=== Provided data ===

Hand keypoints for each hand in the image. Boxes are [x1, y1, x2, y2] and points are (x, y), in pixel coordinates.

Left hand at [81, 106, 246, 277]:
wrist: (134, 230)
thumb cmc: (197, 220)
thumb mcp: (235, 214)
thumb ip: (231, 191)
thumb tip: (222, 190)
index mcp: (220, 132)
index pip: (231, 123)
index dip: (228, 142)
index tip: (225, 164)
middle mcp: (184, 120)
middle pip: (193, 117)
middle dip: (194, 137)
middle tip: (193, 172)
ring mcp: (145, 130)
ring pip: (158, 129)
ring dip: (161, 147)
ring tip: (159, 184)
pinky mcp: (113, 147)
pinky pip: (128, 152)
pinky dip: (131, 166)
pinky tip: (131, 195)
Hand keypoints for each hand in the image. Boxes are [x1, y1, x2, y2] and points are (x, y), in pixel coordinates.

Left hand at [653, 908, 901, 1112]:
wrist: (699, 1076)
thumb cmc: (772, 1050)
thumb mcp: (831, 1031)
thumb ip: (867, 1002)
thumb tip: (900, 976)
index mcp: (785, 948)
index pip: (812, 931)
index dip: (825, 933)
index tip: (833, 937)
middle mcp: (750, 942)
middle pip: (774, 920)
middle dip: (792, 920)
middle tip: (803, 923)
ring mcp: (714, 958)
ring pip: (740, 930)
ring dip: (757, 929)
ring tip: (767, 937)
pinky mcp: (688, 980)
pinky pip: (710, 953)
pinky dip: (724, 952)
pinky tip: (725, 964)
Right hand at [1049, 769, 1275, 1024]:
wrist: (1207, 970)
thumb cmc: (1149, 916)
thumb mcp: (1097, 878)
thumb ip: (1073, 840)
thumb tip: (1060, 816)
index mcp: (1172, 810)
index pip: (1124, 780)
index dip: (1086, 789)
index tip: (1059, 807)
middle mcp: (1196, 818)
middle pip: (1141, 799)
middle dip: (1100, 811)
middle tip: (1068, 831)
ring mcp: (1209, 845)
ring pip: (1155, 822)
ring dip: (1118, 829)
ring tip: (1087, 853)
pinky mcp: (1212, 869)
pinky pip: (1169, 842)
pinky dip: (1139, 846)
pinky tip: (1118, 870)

===

**Directions for this task:** Starting with the line that holds "ring tip: (159, 184)" and ending with the line that holds "pinky tip: (725, 964)", retype every line in the data above exactly, and nothing else.

**Solution to this problem:**
ring tip: (159, 184)
pinky mcp: (113, 147)
pinky pip: (128, 152)
pinky dip: (131, 166)
pinky tip: (131, 195)
Hand keypoints for each hand in the image. Boxes are [x1, y1, x2, y2] and points are (x, y), in pixel coordinates.

Left hand at [653, 908, 901, 1112]:
wrist: (699, 1076)
thumb cmc: (772, 1050)
thumb mcp: (831, 1031)
thumb ip: (867, 1002)
thumb tip: (900, 976)
index mcp: (785, 948)
index pip: (812, 931)
index dip: (825, 933)
index tip: (833, 937)
middle mcp: (750, 942)
middle pip: (774, 920)
middle dip: (792, 920)
middle tip: (803, 923)
ring mcp: (714, 958)
ring pip: (740, 930)
ring dip: (757, 929)
ring tip: (767, 937)
pinky mcp: (688, 980)
pinky pip: (710, 953)
pinky dip: (724, 952)
pinky tip: (725, 964)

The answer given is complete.